Le jour où j’ai laissé la peur décider à ma place
Je me souviens encore de cette période de ma vie où tout est devenu trop lourd, trop compliqué, trop douloureux. J’avais l’impression que le monde s’écroulait autour de moi et que je n’étais pas assez fort pour faire face. Alors j’ai fait ce que font beaucoup de gens quand ils ont peur : je suis parti vivre dans une autre ville.
Je me suis convaincu que c’était la meilleure chose à faire. Que je n’étais pas capable d’assumer, que d’autres feraient mieux que moi, que le temps finirait par arranger les choses. On est très doué pour se raconter des histoires quand on veut éviter la vérité. La vérité, c’est que je n’ai pas été courageux. J’ai choisi la facilité du silence plutôt que la difficulté de la présence.

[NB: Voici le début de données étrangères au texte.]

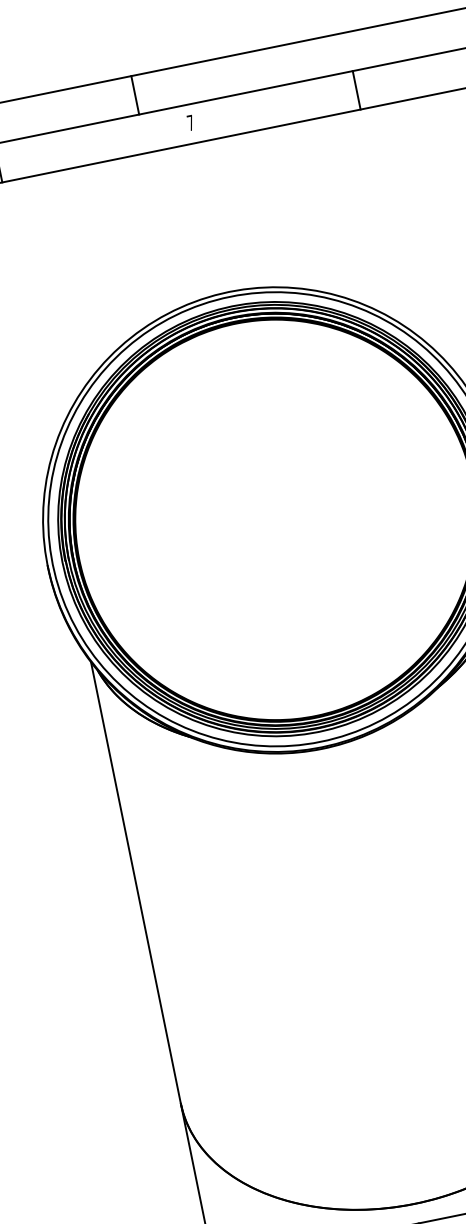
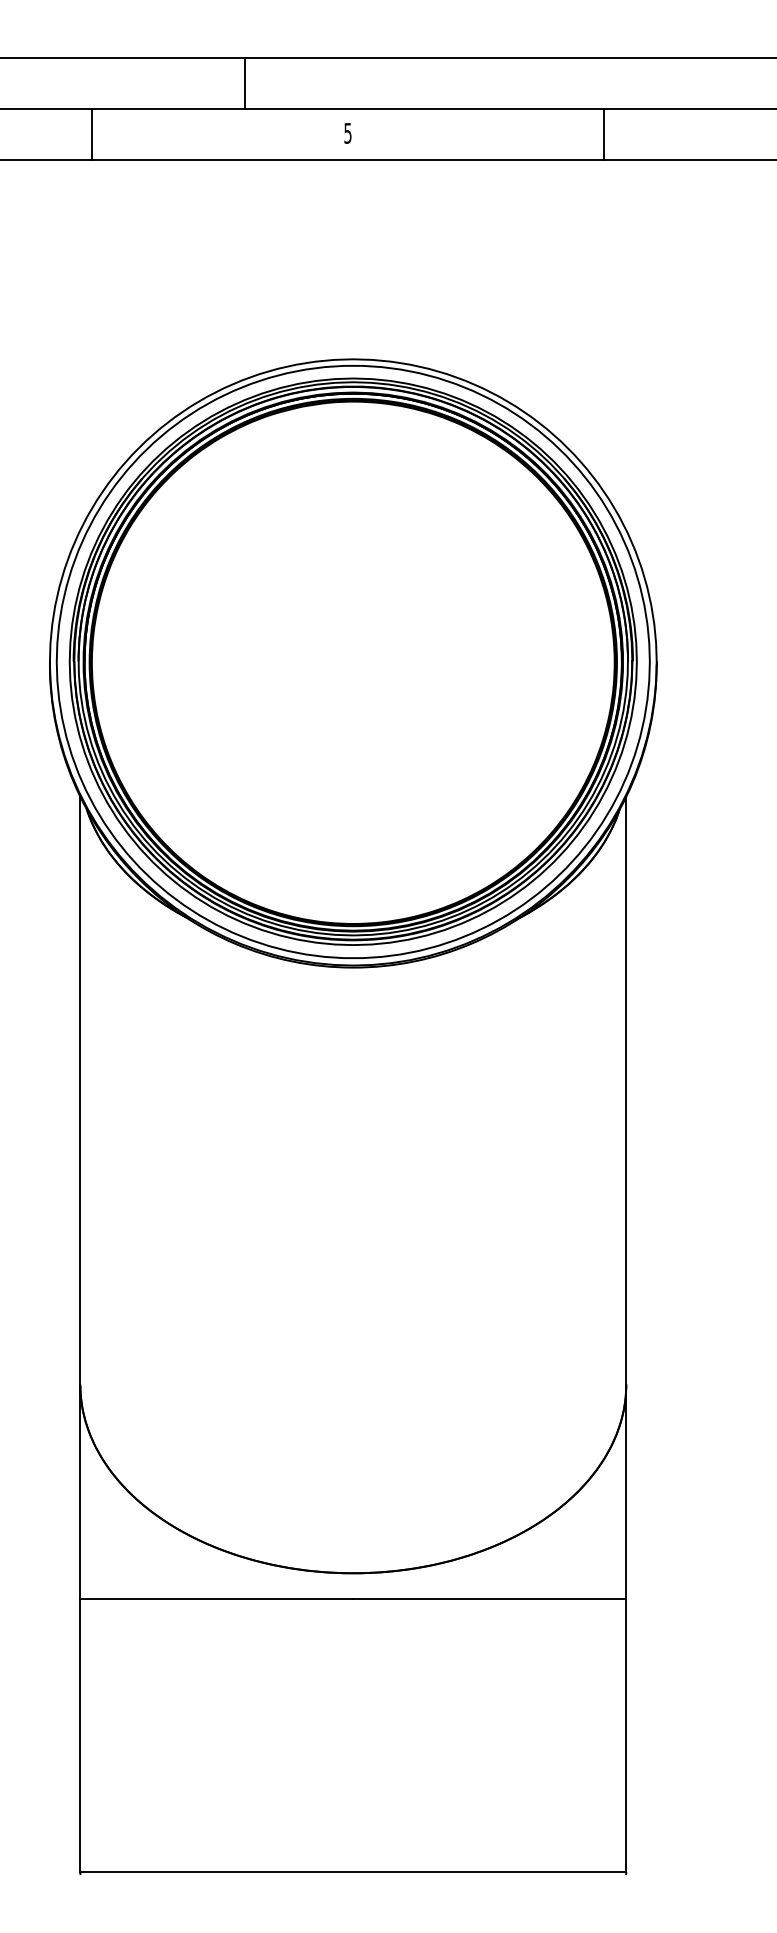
line: (356, 90) -> (603, 134), moved
line: (135, 95) -> (245, 83), moved
text: (190, 123) -> (347, 133), 7 -> 5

Les conséquences d’un départ précipité
Ce départ, je ne l’ai pas préparé. Je ne l’ai pas annoncé. Je suis parti un matin, sans me retourner, sans explication. J’ai laissé derrière moi des gens qui comptaient sur moi. Une femme qui m’aimait. Des amis qui me faisaient confiance. Des engagements que j’avais pris. Je les ai tous abandonnés.
Sur le moment, je me suis dit que c’était pour le mieux. Que je les protégeais de moi-même. Que j’étais trop instable, trop fragile, trop dangereux. Je me suis convaincu que mon départ était un acte de générosité. Mais c’était un acte de lâcheté. Je n’ai pas protégé les autres. Je me suis protégé moi-même.